» EXERCISE 1:
In the album entry below, who created the cover art for Smak ciszy?
» EXERCISE 2:
Please summarize the album entry below in two sentences.

» PASSAGE GIVEN:
● ● ● ●

Studio album by Turbo
- Released: 1985 (Poland)
- Recorded: January 26 – March 15, 1985
- Studio: Teatr STU studio, Kraków
- Genre: Heavy metal
- Length: 39:20 (LP) 61:42 (CD)
- Language: Polish
- Label: Klub płytowy "Razem", Metal Mind Productions
- Producer: Marek Wajcht, Krzysztof Domaszczyński

Turbo chronology
| Dorosłe dzieci (1983) | Smak ciszy (1985) | Kawaleria Szatana (1986) |

= Smak ciszy =

Smak ciszy is the second studio album by the Polish heavy metal band Turbo. It was released in 1985 in Poland through Klub płytowy "Razem". The cover art was created by Jacek Brzosowski and photographs by Andrzej Szozda.

Smak ciszy is dedicated to Iron Maiden.

● ● ● ●

» EXCERPTED DATA:

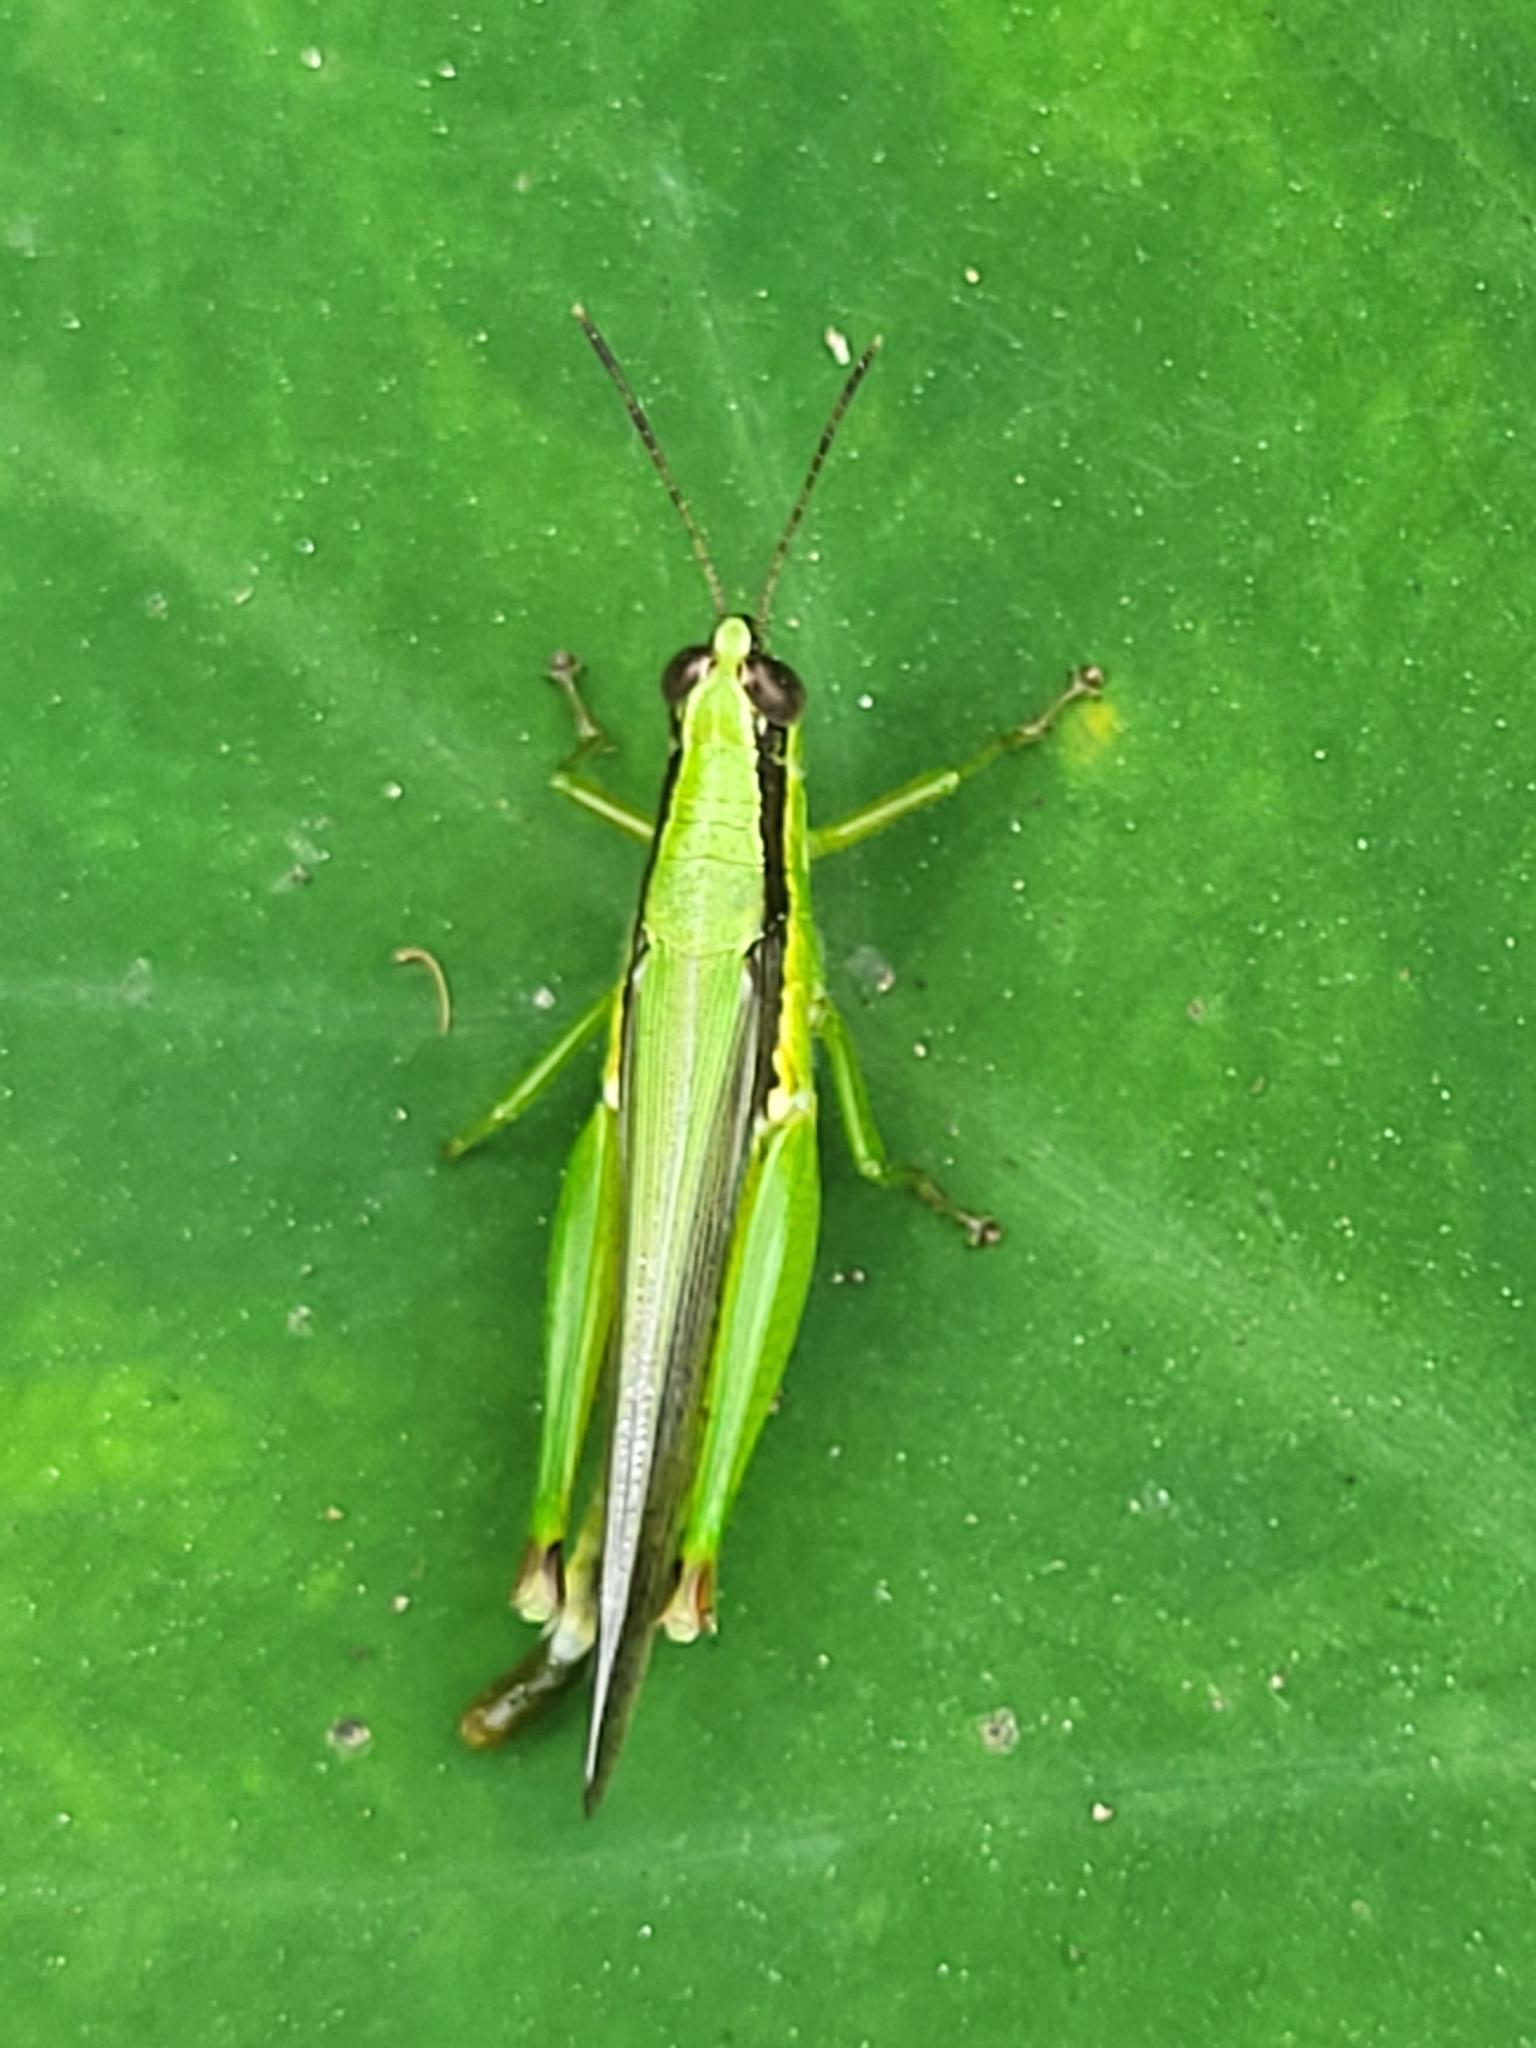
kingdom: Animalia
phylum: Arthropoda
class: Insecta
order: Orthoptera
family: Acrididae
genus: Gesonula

● ● ● ●

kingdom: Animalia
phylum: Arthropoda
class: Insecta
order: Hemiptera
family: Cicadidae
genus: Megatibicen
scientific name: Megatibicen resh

● ● ● ●

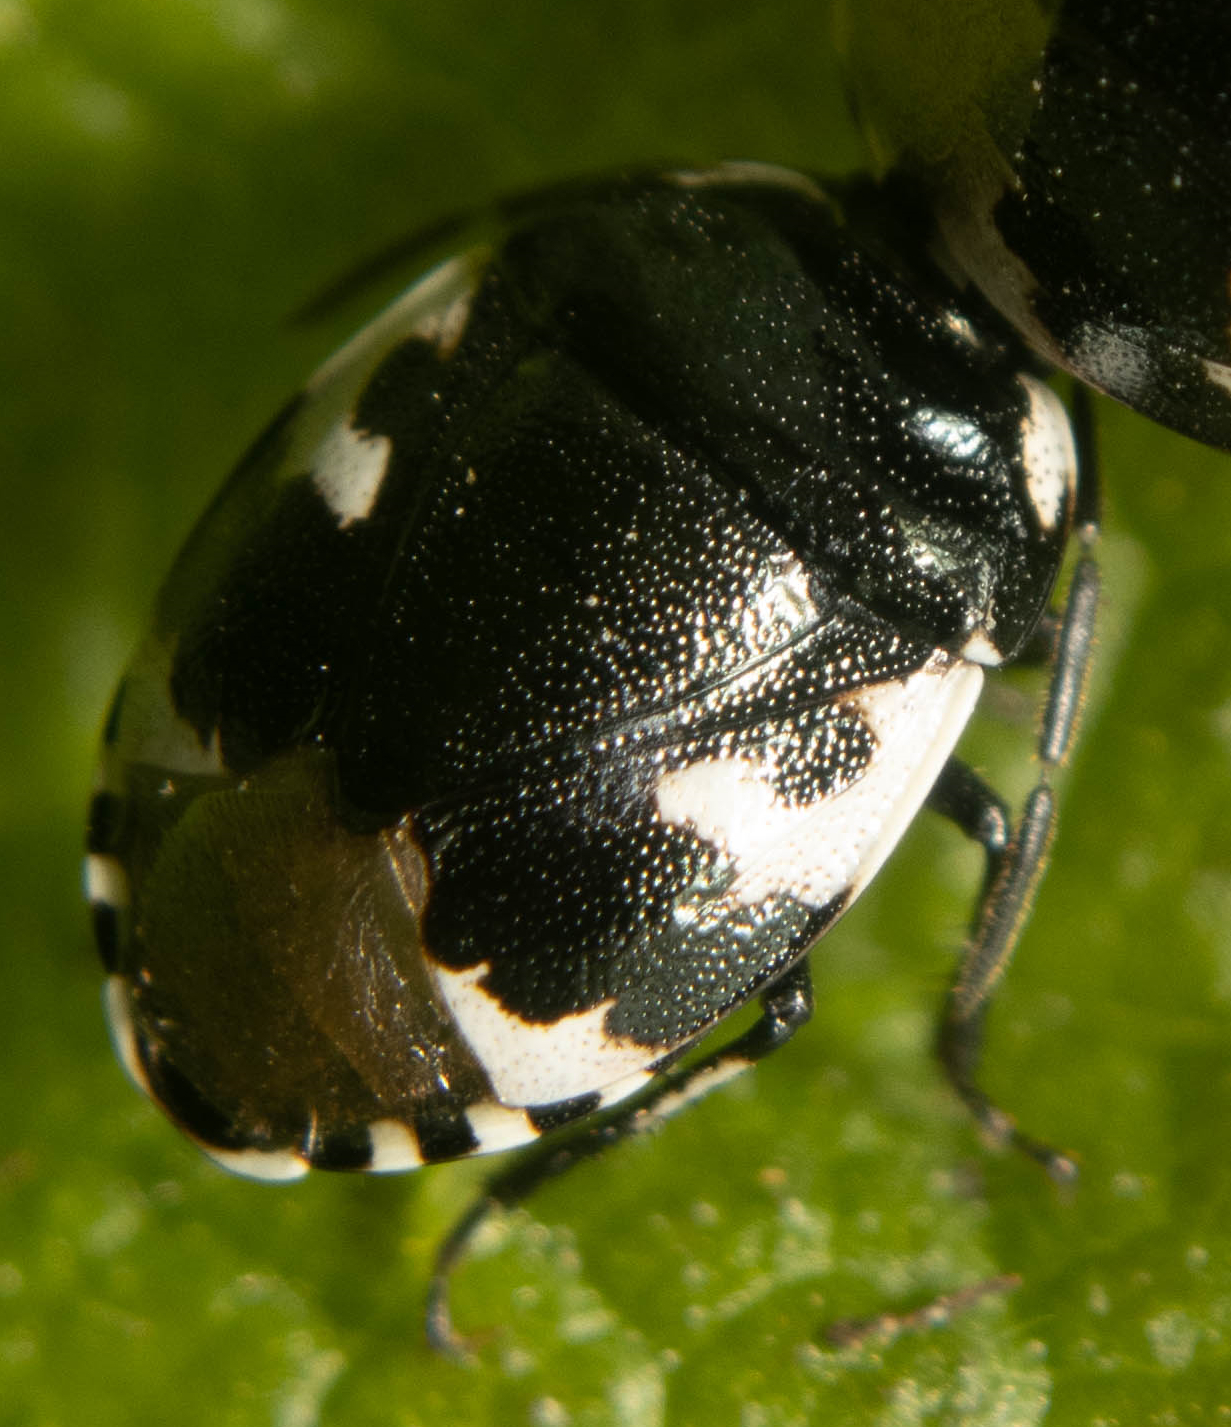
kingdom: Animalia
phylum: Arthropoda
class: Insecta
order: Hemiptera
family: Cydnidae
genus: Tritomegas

● ● ● ●

» RIGHT ANSWER 1:
Jacek Brzosowski

» RIGHT ANSWER 2:
Smak ciszy is the second studio album by the Polish heavy metal band Turbo, released in 1985 in Poland through Klub płytowy "Razem". It was recorded at the Teatr STU studio in Kraków and is dedicated to Iron Maiden.